In studying codermetrics for your software team, this is often the kind of information that can be extremely useful. How many (if any) coders are above-average or below-average in a specific area? What specific areas of strength might be lost if someone left and was replaced by an average coder? Do areas of strength or weakness correlate with coders’ level of experience, and what areas of weakness might be improved?
Coder VAR also provides a useful way to discuss and convey key findings from your metrics. This is part of what has driven the popularity of WAR in baseball. It’s easier to understand if you say “Coder E is plus one for Productivity” or “Coder B’s Productivity is average,” than if you say “Coder E’s Productivity was fifty-one” or “Coder B’s Productivity is forty.” Or if you are looking to hire a new coder, it might be useful to know and discuss that you are looking for “a coder whose Productivity is plus one.”
There are some limitations to be aware of when using VAR. For example, VAR draws a line that separates values that may in fact be close, such as Coder A (Productivity 48 and Producivity VAR 0) and Coder E (Productivity 51 and Productivity VAR 1) in the data above. This points to the usefulness of VAR, which is as a method of categorization, not a method of detailed analysis and certainly not a method of grading. Also, you should be careful about VAR analysis of coders who are known to have different levels of experience or who have very different roles on your team. Coder VAR is best used as an analysis of coders who are generally similar in experience and roles, and therefore you might want to analyze VAR separately for your senior and junior coders, for example.
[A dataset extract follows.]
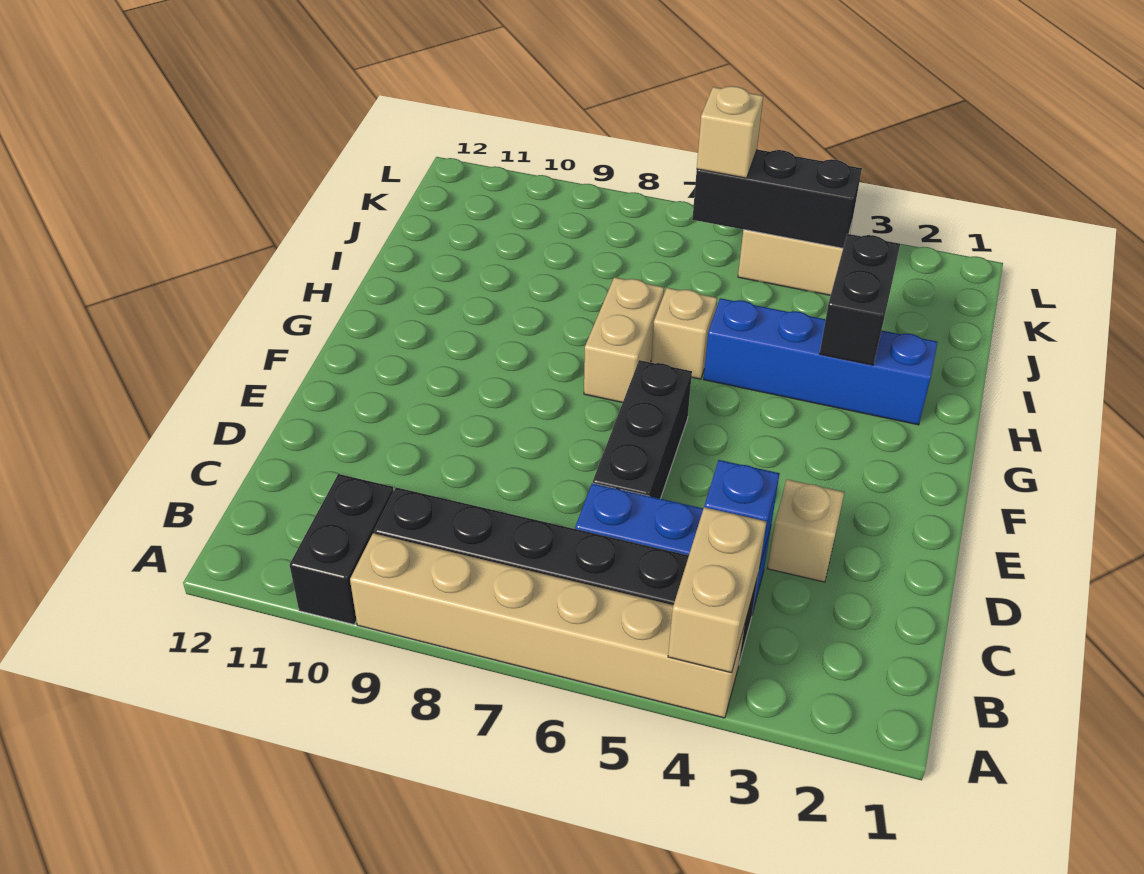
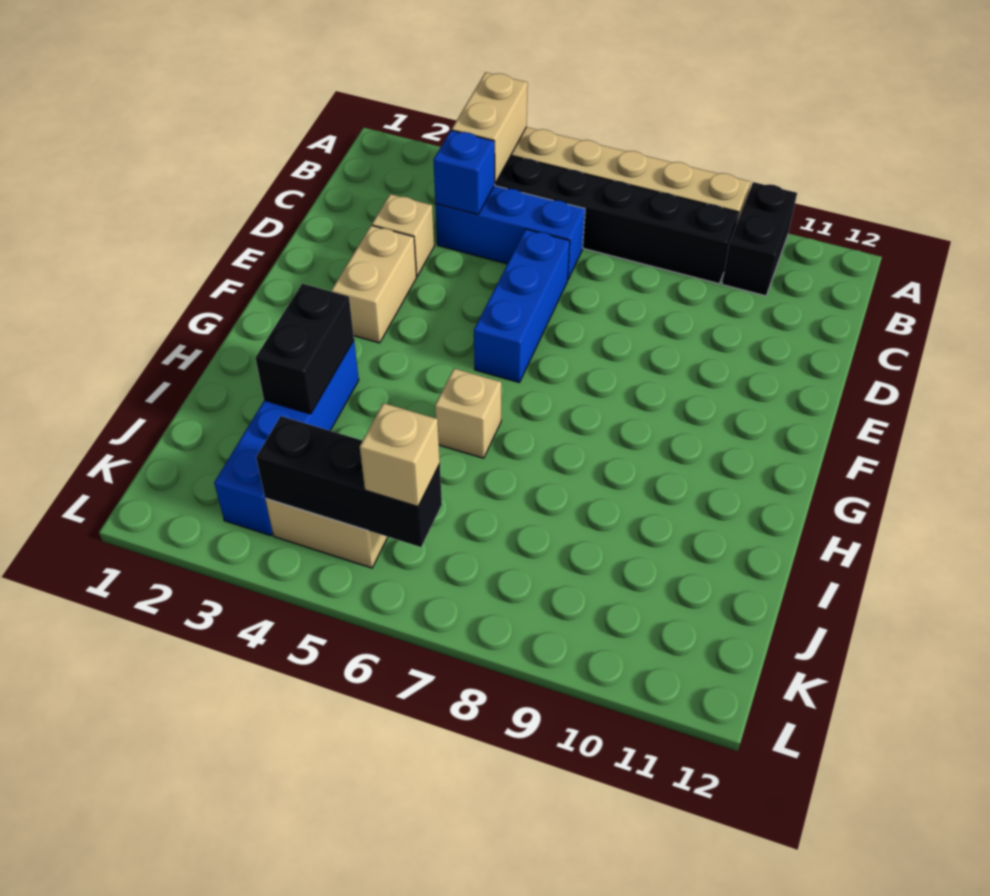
black 1x3 brick [593,360,692,499] -> blue 1x3 brick [474,229,570,383]
tan 1x2 brick [584,277,664,403] -> tan 1x2 brick moved to [331,225,417,343]
blue 1x4 brick [704,298,938,425] -> blue 1x4 brick turned to [214,341,359,536]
The biggest limitation of Coder VAR is that it is clearly relative to your population, so it is limited if your population (the number of coders analyzed) is small and isolated. For example, if you have a team with three senior coders, then it can be somewhat useful to look at their Productivity VAR. But it would also be helpful to know how the coders’ Productivity compares to other senior coders, either on other teams in your organization, or in other organizations. Maybe your senior coders are all similarly productive (Productivity VAR of 0 within the team) but maybe they are highly productive compared to other senior coders (Productivity VAR +1 or +2 when compared across teams). This is a general problem with codermetrics, namely the lack of normalized data we all have and share, and something I hope to address more in the future. For now, those in larger organizations would be able to address this by measuring across teams and applying techniques to establish normalized baselines (something also discussed in my book).
As with other metrics, however, if you are aware of the limitations then Coder VAR can still be very useful. It can help you to increase your understanding of team dynamics, to identify and analyze the characteristics of successful teams, and to plan ways to improve your software team.